TASK GOAL –
Your answer must be a single number: the count of lines in the records below that include the string "camera".

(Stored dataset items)
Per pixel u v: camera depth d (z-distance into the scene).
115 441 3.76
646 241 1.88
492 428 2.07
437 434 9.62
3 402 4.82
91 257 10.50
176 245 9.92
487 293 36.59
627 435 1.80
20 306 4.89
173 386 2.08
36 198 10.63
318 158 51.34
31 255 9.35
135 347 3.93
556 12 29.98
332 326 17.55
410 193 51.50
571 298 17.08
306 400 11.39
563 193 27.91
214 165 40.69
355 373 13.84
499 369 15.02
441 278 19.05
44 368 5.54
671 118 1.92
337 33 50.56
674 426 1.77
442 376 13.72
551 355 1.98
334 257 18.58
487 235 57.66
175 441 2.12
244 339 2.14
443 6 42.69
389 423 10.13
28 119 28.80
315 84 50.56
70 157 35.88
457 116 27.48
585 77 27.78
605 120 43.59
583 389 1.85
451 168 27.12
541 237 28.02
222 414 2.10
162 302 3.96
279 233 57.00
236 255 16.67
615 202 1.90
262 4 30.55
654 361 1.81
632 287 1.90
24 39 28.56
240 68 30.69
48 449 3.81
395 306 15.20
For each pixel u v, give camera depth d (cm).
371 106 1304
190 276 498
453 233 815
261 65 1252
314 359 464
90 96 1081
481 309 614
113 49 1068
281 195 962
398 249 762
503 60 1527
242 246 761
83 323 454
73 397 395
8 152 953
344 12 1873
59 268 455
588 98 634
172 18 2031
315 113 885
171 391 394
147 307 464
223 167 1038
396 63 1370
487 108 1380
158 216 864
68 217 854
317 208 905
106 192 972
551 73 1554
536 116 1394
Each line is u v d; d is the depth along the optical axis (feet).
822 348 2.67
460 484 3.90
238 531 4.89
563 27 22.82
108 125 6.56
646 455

SOLUTION TO THIS PROBLEM –
2